• 6 hours ago
Markets may react strongly as the Fed maintains its cautious stance on rate cuts.
Transcript
00:00What the Fed has made clear, not just in Chair Powell's press conference, but in the minutes that were released,
00:06is that the Fed needs to take a wait-and-see approach.
00:12That where the economy is today is one in which we've made a lot of disinflation progress,
00:22but it remains to be seen whether we can make more,
00:25especially given policy uncertainty, what the impact of certain policies could have.
00:30And then, of course, you also have to add in that right now, at least, the labor market is quite good.
00:37Now, that could change, and so that could also push the Fed in a different direction.
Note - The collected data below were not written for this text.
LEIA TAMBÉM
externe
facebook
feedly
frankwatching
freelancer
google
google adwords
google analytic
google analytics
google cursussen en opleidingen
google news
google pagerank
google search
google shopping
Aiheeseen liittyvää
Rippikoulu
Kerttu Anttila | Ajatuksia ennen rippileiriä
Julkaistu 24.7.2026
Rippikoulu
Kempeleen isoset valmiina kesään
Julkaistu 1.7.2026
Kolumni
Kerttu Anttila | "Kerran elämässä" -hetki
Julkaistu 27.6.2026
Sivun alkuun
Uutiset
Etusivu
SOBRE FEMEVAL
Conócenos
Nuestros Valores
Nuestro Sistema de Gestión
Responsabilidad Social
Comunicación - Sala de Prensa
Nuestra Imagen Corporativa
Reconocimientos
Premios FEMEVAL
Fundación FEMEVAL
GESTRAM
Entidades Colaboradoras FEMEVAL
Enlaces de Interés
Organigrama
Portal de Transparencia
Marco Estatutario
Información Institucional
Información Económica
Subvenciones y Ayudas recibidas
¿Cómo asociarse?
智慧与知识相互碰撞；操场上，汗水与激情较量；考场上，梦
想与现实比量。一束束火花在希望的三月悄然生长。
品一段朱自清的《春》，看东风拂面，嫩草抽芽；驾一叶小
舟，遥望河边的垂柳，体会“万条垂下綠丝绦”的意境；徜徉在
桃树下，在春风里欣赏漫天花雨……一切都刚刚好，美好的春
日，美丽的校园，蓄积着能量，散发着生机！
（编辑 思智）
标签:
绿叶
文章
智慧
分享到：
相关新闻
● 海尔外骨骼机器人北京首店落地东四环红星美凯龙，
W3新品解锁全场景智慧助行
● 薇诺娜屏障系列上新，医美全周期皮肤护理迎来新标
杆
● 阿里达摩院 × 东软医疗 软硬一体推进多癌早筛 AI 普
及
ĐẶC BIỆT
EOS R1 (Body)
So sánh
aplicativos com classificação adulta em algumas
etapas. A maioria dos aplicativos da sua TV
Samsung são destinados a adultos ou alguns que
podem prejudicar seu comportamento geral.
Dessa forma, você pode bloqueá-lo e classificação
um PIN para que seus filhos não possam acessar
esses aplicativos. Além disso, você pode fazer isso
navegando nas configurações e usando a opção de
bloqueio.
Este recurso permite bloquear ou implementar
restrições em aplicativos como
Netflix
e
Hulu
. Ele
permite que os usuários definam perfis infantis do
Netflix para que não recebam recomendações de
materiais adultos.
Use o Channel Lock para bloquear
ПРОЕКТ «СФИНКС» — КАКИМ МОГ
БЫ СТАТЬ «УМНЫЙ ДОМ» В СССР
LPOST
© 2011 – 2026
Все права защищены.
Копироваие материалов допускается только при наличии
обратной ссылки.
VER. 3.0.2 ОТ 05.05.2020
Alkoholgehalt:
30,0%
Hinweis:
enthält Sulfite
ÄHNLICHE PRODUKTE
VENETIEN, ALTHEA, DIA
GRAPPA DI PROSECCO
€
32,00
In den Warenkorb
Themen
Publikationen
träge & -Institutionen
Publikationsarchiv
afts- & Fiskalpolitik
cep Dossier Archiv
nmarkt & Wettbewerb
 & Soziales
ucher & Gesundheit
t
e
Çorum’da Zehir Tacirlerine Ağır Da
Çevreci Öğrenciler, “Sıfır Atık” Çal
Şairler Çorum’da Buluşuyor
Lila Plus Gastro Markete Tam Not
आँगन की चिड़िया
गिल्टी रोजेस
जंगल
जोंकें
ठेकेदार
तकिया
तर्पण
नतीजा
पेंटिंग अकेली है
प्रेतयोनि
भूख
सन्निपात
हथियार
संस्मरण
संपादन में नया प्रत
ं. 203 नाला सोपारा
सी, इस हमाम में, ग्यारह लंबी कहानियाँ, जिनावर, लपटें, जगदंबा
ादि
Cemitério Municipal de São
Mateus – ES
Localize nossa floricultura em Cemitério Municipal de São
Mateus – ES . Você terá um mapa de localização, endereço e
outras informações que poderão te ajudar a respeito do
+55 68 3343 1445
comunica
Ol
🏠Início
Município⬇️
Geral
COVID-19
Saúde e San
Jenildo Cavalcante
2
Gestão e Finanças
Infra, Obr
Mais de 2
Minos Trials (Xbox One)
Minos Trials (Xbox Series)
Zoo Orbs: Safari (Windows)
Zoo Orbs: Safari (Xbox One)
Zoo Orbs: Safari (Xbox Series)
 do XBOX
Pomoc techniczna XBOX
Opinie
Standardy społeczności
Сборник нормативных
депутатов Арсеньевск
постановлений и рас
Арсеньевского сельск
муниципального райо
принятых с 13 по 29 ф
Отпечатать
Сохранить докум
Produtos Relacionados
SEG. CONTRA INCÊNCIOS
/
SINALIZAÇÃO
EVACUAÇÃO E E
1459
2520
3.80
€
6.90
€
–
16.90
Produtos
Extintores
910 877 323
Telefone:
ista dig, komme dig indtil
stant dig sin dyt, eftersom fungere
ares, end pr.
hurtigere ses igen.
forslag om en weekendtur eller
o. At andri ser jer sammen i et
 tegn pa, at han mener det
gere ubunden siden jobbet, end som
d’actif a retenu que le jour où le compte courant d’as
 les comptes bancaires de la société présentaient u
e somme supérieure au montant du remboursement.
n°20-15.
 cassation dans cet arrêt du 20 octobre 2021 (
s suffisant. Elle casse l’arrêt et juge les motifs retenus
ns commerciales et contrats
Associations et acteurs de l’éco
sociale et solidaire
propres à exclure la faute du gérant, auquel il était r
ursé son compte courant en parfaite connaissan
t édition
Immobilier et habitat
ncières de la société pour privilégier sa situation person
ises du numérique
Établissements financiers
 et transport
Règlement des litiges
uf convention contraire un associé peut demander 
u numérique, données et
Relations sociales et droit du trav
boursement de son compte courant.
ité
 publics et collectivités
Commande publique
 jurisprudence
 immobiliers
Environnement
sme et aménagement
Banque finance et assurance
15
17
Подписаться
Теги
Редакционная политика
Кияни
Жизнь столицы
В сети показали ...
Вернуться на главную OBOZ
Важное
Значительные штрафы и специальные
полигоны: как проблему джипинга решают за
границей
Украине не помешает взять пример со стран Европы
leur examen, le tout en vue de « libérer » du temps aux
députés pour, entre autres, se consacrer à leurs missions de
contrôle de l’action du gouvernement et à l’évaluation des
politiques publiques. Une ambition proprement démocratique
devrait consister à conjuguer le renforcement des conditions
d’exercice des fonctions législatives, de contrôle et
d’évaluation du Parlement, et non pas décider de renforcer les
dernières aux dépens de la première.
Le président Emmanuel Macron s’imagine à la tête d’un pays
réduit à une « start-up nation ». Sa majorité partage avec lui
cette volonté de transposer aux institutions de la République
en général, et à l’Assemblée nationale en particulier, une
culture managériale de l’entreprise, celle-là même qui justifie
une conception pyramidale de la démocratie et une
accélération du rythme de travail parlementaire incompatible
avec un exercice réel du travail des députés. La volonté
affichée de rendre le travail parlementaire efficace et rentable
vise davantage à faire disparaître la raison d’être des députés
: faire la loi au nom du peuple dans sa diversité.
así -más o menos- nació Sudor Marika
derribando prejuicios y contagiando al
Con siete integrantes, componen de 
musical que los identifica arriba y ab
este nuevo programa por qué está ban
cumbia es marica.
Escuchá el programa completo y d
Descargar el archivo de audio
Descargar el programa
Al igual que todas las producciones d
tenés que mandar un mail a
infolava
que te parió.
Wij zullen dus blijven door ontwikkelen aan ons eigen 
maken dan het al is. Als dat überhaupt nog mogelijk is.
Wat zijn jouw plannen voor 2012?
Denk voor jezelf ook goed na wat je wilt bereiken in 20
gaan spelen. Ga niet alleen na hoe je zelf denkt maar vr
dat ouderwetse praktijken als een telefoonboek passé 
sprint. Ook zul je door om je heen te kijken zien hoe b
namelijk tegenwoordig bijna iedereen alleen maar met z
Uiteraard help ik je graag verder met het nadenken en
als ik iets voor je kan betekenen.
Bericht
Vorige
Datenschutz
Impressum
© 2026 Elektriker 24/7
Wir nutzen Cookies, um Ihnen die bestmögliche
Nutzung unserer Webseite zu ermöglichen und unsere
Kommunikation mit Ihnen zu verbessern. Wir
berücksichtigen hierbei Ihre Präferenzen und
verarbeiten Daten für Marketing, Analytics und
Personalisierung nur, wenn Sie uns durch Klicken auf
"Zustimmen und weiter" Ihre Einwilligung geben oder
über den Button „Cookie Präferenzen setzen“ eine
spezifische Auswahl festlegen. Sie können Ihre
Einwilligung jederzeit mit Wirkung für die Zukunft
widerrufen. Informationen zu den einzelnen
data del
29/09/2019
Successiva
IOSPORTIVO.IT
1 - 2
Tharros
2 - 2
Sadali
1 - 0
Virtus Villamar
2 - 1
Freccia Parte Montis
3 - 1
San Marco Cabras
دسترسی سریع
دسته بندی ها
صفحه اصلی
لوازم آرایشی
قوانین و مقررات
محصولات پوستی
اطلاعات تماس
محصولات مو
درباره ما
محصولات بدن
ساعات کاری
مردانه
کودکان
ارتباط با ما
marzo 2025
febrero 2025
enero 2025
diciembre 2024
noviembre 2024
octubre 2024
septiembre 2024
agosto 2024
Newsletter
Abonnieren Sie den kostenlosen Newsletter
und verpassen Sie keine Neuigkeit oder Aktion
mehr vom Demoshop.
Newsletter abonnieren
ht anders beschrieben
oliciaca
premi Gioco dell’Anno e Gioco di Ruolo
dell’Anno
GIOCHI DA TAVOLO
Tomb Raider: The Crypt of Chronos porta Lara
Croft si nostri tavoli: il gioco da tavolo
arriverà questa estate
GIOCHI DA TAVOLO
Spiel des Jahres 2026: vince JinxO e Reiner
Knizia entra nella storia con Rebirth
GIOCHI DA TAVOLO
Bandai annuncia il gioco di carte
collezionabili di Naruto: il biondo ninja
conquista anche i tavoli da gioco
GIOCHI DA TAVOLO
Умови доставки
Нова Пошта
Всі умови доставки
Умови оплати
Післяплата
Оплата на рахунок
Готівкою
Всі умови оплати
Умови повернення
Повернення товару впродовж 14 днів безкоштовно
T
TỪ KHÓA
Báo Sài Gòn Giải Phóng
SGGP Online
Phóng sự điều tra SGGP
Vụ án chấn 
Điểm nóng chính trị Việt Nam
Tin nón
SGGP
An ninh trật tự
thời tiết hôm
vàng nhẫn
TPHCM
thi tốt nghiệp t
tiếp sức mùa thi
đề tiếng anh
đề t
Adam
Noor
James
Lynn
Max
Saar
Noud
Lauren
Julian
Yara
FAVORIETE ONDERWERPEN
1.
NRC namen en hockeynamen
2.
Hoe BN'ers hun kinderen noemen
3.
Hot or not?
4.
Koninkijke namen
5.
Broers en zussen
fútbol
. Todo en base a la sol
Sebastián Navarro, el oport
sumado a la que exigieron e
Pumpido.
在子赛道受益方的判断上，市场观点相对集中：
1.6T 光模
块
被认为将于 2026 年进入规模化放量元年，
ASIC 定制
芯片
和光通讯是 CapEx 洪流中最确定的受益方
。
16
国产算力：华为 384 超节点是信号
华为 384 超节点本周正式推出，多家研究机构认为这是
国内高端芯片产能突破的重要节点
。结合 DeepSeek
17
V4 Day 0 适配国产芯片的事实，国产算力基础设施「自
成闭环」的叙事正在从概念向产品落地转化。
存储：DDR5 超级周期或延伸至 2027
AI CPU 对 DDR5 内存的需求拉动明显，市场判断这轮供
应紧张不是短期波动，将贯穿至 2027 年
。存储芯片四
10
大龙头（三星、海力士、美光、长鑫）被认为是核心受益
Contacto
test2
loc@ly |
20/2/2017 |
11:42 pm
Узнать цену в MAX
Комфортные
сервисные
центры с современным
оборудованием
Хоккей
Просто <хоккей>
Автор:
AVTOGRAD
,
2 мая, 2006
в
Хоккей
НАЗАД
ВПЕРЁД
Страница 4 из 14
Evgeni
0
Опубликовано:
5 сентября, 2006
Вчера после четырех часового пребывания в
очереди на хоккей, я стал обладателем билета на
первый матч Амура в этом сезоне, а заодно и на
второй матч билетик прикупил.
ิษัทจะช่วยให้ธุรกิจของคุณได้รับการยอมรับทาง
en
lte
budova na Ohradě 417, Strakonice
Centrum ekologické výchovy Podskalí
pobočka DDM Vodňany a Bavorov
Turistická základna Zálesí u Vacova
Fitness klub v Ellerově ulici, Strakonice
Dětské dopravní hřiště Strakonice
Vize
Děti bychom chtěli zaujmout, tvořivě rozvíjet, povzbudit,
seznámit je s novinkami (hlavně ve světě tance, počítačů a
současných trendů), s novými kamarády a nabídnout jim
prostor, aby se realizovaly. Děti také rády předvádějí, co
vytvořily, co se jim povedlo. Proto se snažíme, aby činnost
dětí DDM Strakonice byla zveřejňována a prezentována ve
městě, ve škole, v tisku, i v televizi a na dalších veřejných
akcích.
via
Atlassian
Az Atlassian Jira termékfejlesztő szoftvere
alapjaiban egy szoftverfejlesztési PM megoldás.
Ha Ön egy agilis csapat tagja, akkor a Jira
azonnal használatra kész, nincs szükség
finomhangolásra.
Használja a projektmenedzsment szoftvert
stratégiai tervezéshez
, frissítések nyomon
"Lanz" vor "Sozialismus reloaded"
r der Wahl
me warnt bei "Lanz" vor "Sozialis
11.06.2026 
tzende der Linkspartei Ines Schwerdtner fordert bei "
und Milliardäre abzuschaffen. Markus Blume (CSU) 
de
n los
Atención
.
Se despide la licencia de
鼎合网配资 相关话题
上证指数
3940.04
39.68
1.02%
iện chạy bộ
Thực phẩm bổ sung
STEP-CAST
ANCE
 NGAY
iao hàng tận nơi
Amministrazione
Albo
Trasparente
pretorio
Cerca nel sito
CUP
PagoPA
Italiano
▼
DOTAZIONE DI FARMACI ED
00:43So I think what we're likely to see is a Fed that doesn't do anything,
00:47probably until late in the second quarter, early in the third quarter.
00:50But the reality is monetary policy is restrictive as we sit here today, and they'll admit that.
00:56It's just a matter of, hey, we don't know exactly what policies are going to do this year.
01:01So we'll take advantage of the luxury we have to sit and watch.
01:07We've made enough in the way of cuts that we don't think where we are today.
01:11We're not neutral, but we're not damaging the economy.
01:13So we're just going to sit and wait and look at the data.
01:17And so this is the ultimate data-dependent environment for the Fed.
01:21If, for example, we saw enough unemployment that the SOM rule was triggered,
01:26then I think you would see the Fed act and start to cut.
01:29So I think they feel as though they're in a place now where they have a lot of options,
01:34they have a lot of tools at their disposal, and they can move in either direction depending upon the data.
01:41Now, you might ask the question, will the stock market be comfortable with this?
01:46And I think at the end of the day, the stock market has been quite resilient.
01:51But we have to assume that it will react more to data points because it knows the Fed is so dependent.
01:59So I would anticipate an environment of heightened volatility, more of an outsized reaction to data points.
02:07And it's not just the traditional data points.
02:10It's a variety of data points, including, for example, consumer inflation expectations.
02:14I think that's gone up a lot.
02:16I think it has the power to impact the Fed's thinking.
02:20And so markets could very well react to those prints as well.